Activity
Each record that follows is to be transcribed exactly, excluding its images.

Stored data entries
--------------------------------
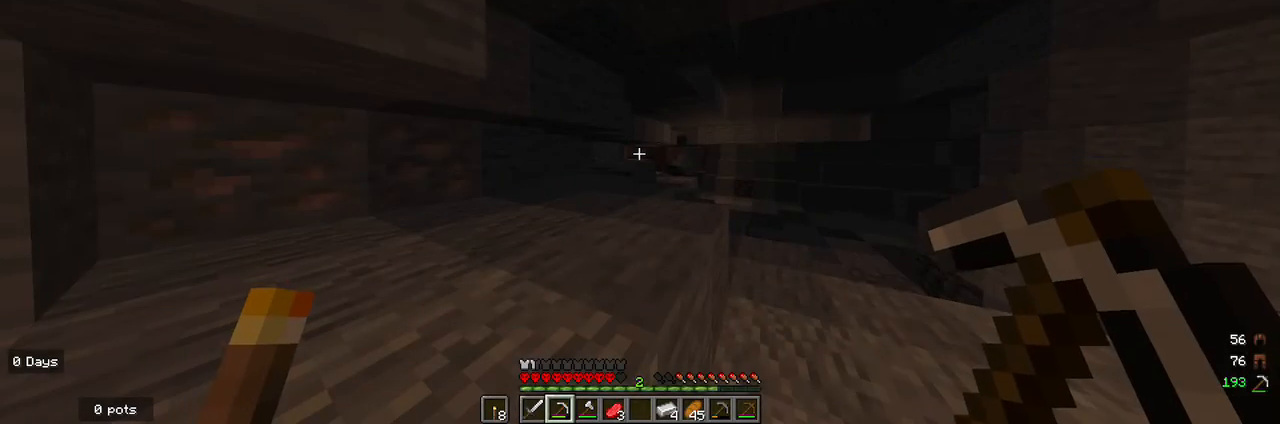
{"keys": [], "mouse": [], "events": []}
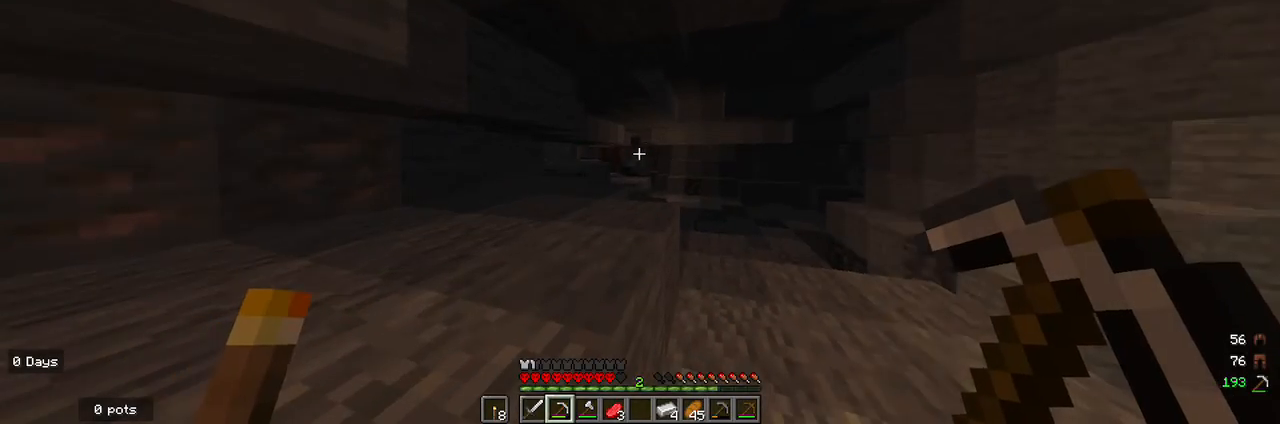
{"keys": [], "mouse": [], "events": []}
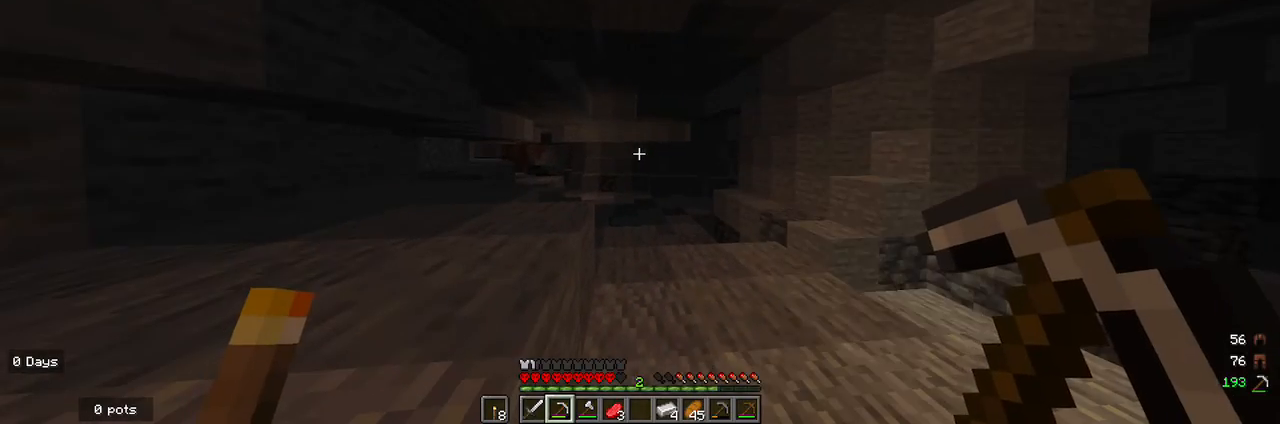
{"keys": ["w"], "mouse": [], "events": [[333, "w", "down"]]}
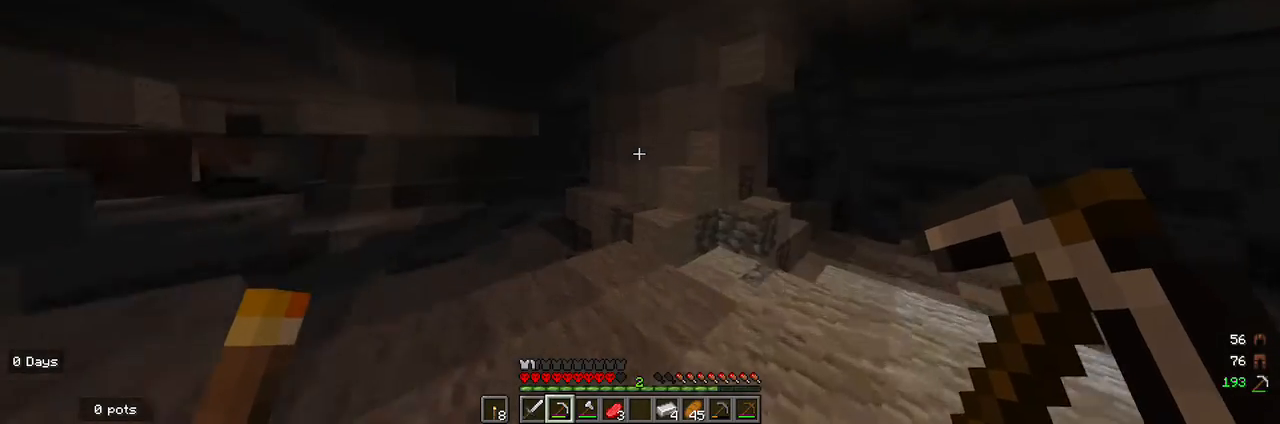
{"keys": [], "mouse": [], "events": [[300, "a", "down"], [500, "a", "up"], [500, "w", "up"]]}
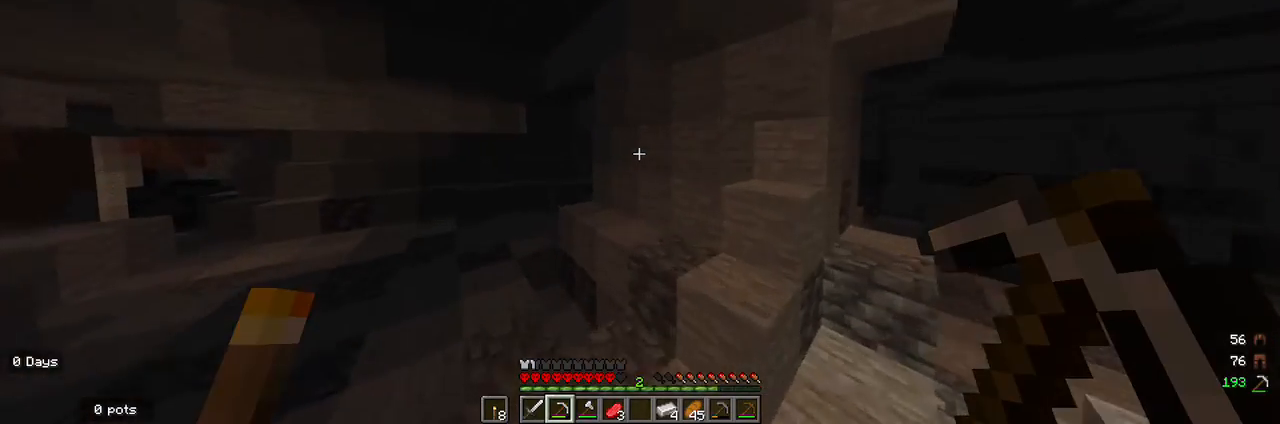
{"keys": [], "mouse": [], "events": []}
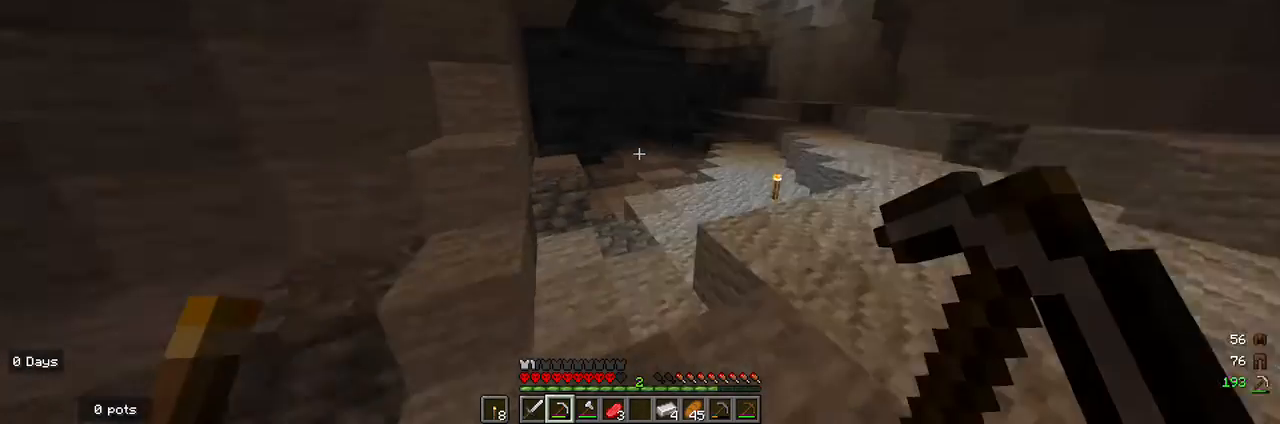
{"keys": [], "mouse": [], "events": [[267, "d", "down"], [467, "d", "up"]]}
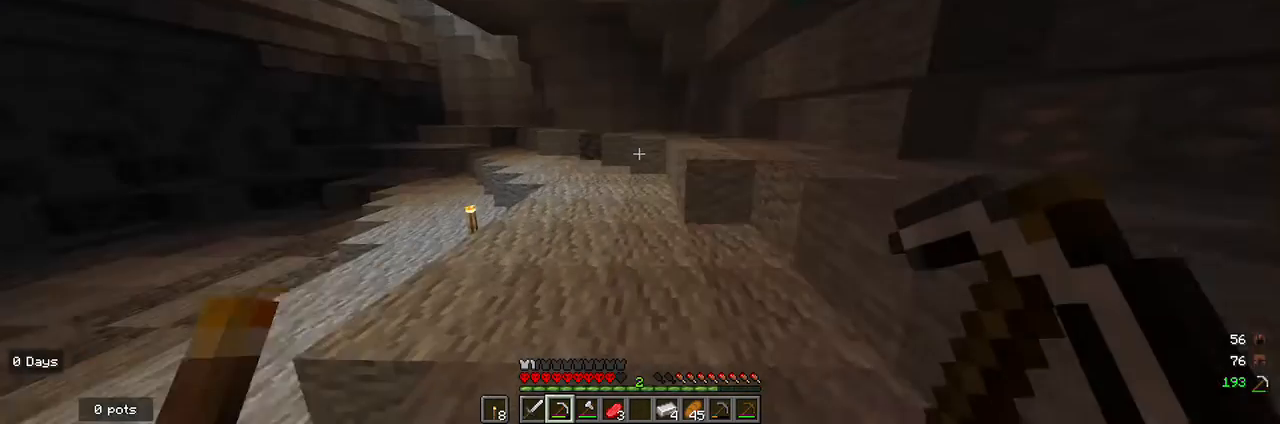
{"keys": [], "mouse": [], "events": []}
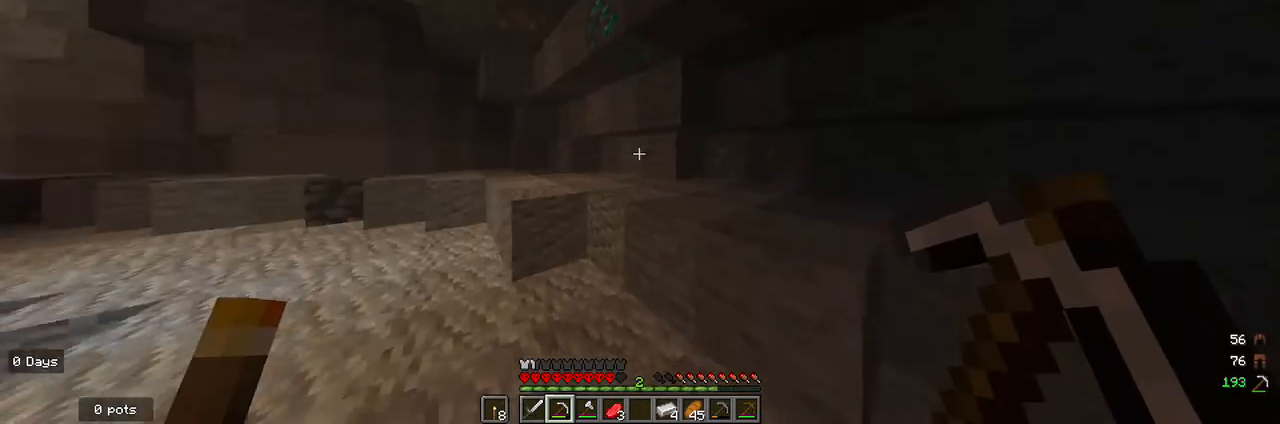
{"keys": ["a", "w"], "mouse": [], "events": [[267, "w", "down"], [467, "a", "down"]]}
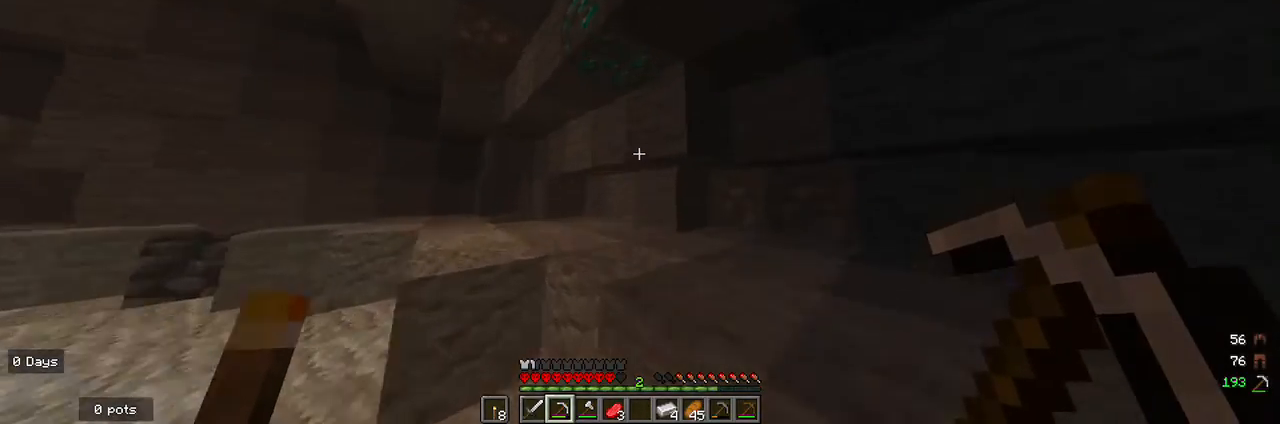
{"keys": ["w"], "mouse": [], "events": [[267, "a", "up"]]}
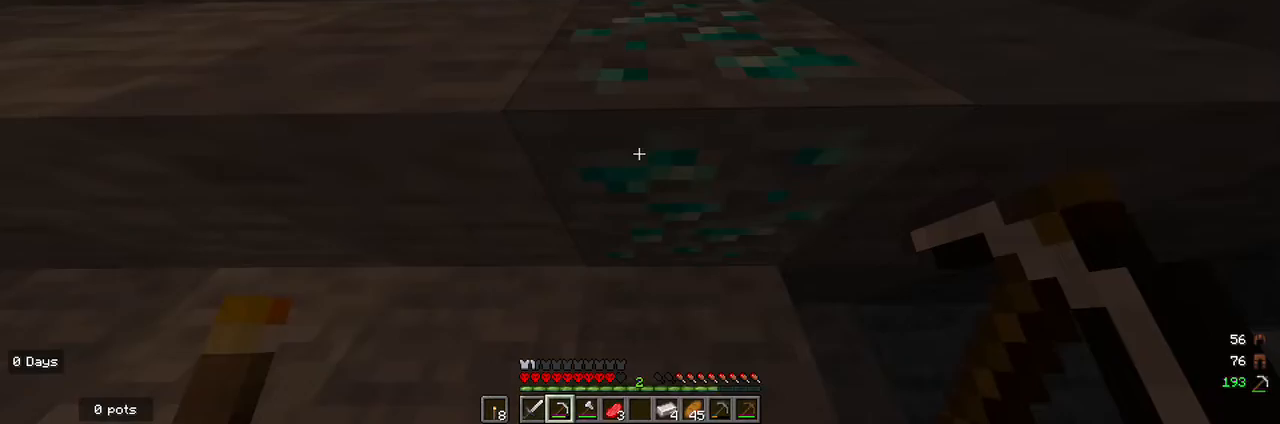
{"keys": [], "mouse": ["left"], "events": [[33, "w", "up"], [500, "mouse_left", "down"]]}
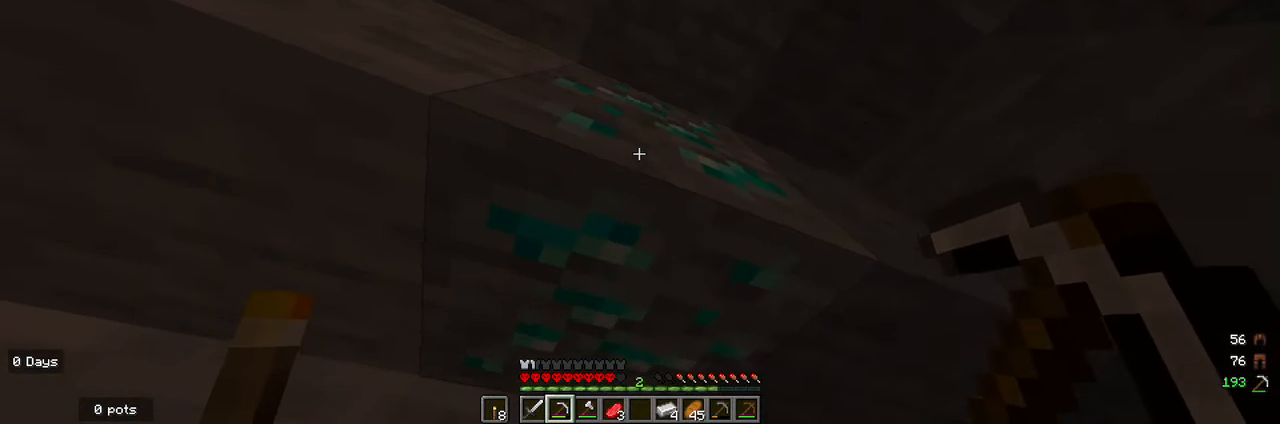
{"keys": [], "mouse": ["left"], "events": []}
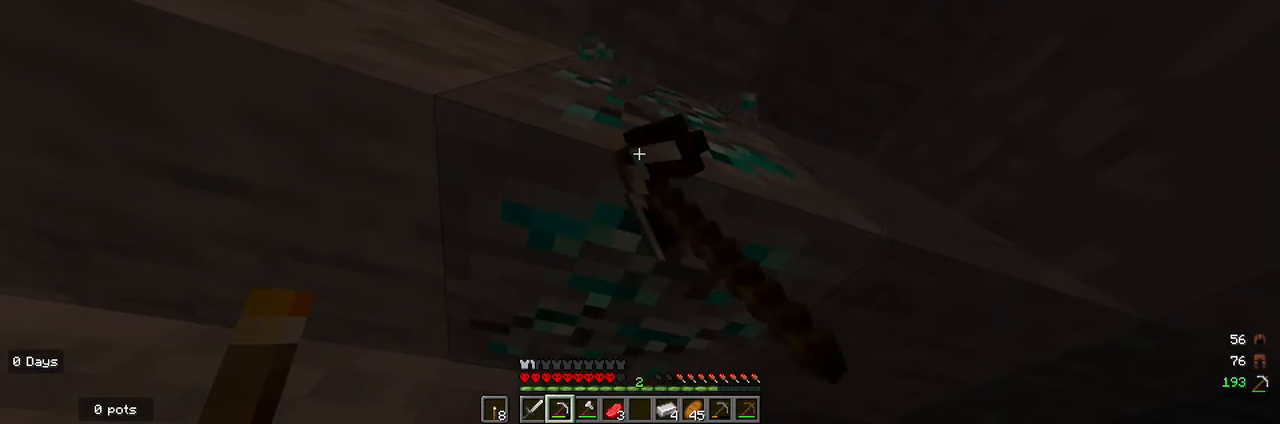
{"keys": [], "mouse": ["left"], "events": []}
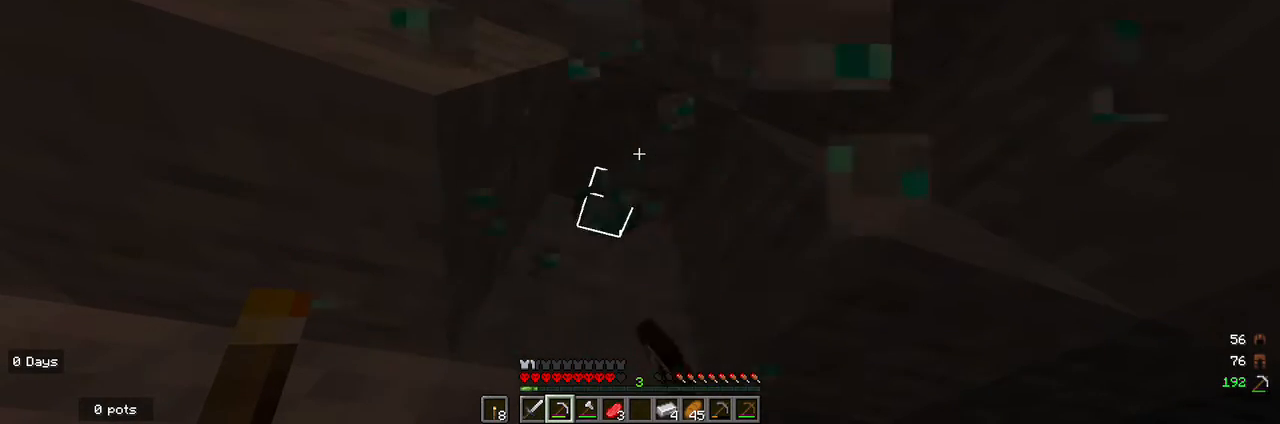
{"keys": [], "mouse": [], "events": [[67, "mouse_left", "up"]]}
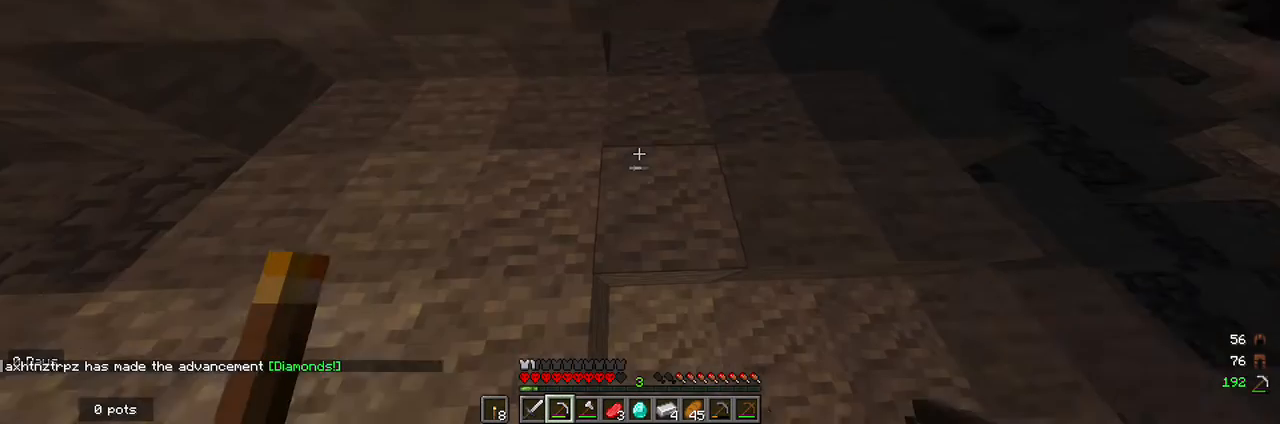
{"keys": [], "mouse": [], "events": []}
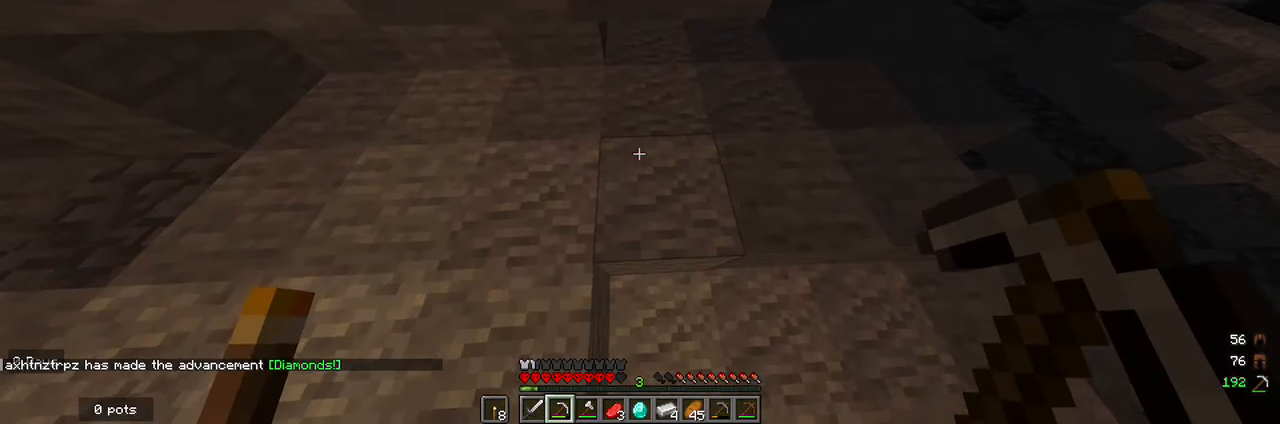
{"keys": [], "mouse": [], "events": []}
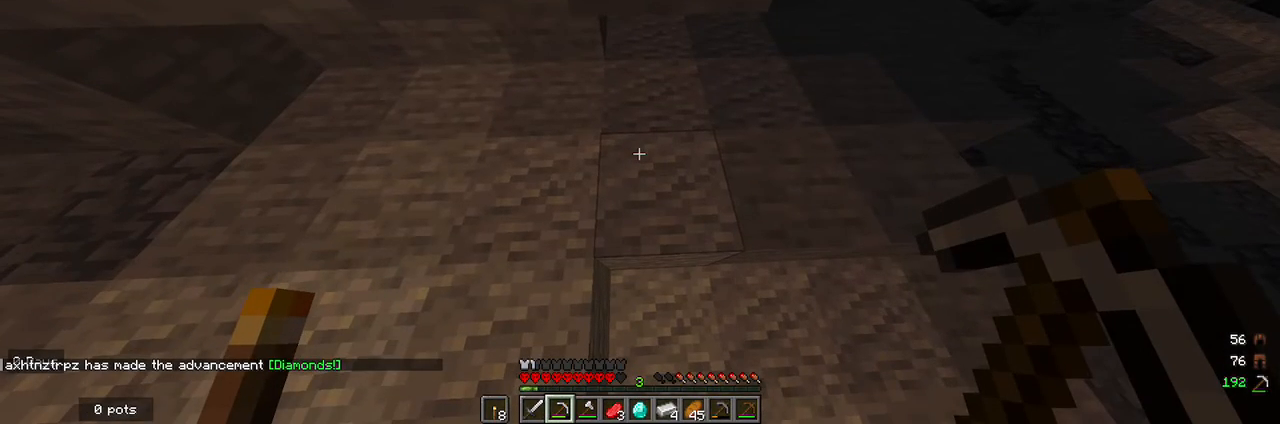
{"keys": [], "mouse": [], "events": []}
--------------------------------
Your solution
{"keys": [], "mouse": [], "events": []}
{"keys": [], "mouse": [], "events": []}
{"keys": ["w"], "mouse": [], "events": [[333, "w", "down"]]}
{"keys": [], "mouse": [], "events": [[300, "a", "down"], [500, "a", "up"], [500, "w", "up"]]}
{"keys": [], "mouse": [], "events": []}
{"keys": [], "mouse": [], "events": [[267, "d", "down"], [467, "d", "up"]]}
{"keys": [], "mouse": [], "events": []}
{"keys": ["a", "w"], "mouse": [], "events": [[267, "w", "down"], [467, "a", "down"]]}
{"keys": ["w"], "mouse": [], "events": [[267, "a", "up"]]}
{"keys": [], "mouse": ["left"], "events": [[33, "w", "up"], [500, "mouse_left", "down"]]}
{"keys": [], "mouse": ["left"], "events": []}
{"keys": [], "mouse": ["left"], "events": []}
{"keys": [], "mouse": [], "events": [[67, "mouse_left", "up"]]}
{"keys": [], "mouse": [], "events": []}
{"keys": [], "mouse": [], "events": []}
{"keys": [], "mouse": [], "events": []}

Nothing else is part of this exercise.